Contribution from freelance writer Chris Richardson
Every once in a while, the Leka Team is happy to welcome external contributors and share their food for thoughts. This post has been written by Chris Richardson who is an editor at EssayGeeks. He is also a professional content writing expert in such topics as career growth, self-improvement, blogging, and technology innovations. Feel free to connect with him on Google+.
Immersing autistic students in the art of poetry is a great way to bond with them, help them feel more accepted, broaden the teaching/learning process, and possibly create a lifelong hobby. Studies have shown that stimulating creativity and inspiring students to work with literature, especially poetry, aids their learning process. It is the puzzling and mysterious language of the poems which makes students with autism show deep interest for the genre.
That being said, how could you as a teacher, or a parent as well, help these children create poems and help them discover the beautiful world of poetry?
1. Inspire Your Students
This principle applies to every student and even more so to students with autism -- the teacher can be both the villain and the hero. Children with autism tend to connect deeply with their role models and the educator has the chance to be the source of inspiration and motivate their students.
It is paramount to treat all students as unique persons and pay individual attention. Be both the teacher and a friend. Showing strong interest and passion for the subject matter helps students to invest themselves into the both logically and emotionally. It is vital to help them set their own personal goals and to encourage ambition. Lastly, at the beginning, try writing poems in groups and slowly transition towards writing poems individually.
2. Combine Drawing and Poetry
Combining drawing and writing poems might be the best way to teach autistic children how to write a poem. This method is especially helpful for shy and closed-off students, since it makes self-expression easier and less demanding.
You could ask the students to work individually or in groups. With beginners it is for the best to start with drawing and transition towards writing. At first, ask the students to think of something interesting and make a sketch of it. Then, ask them to explain their drawings on paper. Start slow and steady. As they become more comfortable with the task, slowly increase the difficulty by asking them to work individually, by imposing a theme, by making the requirements for the poem more specific and more challenging, etc.
3. Reading and Music
Reading poetry and listening to music are a great way to introduce children with autism to poetry. This will help them appreciate poetry.
Start with something simple and easy. Make sure that the children have copies of the poem you read or the lyrics they listen to. That'll help them visualize. It is vital to start with poems and/or songs which use lots of rhyme and steady rhythm. This soothes the children and helps them learn the concept of poetry easily. It helps tremendously for you to sing, since they accept the lyrics even more emotionally and personally. Lastly, make a transition and ask the students to write lyrics for a simple tune or retell the story of a poem they liked.
4. PowerPoint Presentations
One of the easiest ways that autistic children learn is from visual prompts. Thus, it comes as no surprise that one of the best ways to teach them how to write poems is PowerPoint presentation.
Using presentations works best in combination with reading and listening to music. Feel free to include videos and GIFs in your presentations as well. Break the lyrics of a song or the lines of a poem in separate slides. Don’t forget to include images, since they help autistic students to make associations between the text and real-life situations.

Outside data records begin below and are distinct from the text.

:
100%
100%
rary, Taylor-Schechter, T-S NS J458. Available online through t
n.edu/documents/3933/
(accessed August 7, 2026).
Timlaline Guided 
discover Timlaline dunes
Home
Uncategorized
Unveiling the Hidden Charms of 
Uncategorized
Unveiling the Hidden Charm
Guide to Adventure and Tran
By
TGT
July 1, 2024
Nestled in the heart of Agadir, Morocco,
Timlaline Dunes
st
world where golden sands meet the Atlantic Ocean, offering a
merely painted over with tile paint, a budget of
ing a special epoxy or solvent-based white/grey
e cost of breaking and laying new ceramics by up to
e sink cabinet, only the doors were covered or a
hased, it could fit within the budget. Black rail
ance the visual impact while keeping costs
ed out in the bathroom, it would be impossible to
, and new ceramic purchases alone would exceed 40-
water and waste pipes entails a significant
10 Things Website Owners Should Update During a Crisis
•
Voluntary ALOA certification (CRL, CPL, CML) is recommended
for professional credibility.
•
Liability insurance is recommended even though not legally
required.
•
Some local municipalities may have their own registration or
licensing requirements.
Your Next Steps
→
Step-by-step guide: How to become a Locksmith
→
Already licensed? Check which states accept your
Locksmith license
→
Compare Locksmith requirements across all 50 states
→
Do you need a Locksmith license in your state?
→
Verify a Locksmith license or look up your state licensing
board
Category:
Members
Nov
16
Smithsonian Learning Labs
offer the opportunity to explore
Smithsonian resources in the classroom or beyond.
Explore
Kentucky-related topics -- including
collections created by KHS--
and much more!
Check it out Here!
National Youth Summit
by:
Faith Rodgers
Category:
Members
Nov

After a few tries, try group work and, using PowerPoint presentations, ask the students to un-jumble a jumbled song. This would serve as a great transition towards tasking them with a poem of their own.
Sometimes, the children do not even need to know that they are working on a poem in order to learn how to write poems intrinsically. A great way to teach them how to write a song is to make a game out of it.
Learn what their interests and hobbies are and try to write short and simple poems for them. Later, combine these poems with any game that the children enjoy - from "Hangman", to "Simon Says" and "DONKEY". No matter what, make sure the children pay active attention to the poems. Then, you could task them to write a song of their own and use it in their favorite game.
6. Acrostic Poems
This may be the most interesting way for teaching writing. There is not a need for deep explanations - at the beginning, let the children work in groups before transitioning towards individual work. Based on their interests and the material they learn in general, provide themes and topics, and start by working together with them. This way is especially effective since students with autism see the task as a puzzle and not as writing a poem.
7. Field trips
You do not need to go for a full-scale field trip to teach students how to write poems. A simple walk in the park or some time outside in the schoolyard would do just fine. It is simple, really - ask the students to jot down how they feel throughout the "field trip". Make sure to give them context, like: how the sound of the wind in the trees makes them feel, or how they feel when they sit in the grass, etc. In other words, set a theme. Later, ask them to work in groups and help them follow an example of a similar poem.
And, let's not forget -- no matter how effective the methods are, patience is the key. Some methods might work great, others not so much. Some children might find the tasks enjoyable, others might struggle or even resist to participate. No matter what happens, be patient and remember that everything is for their wellbeing.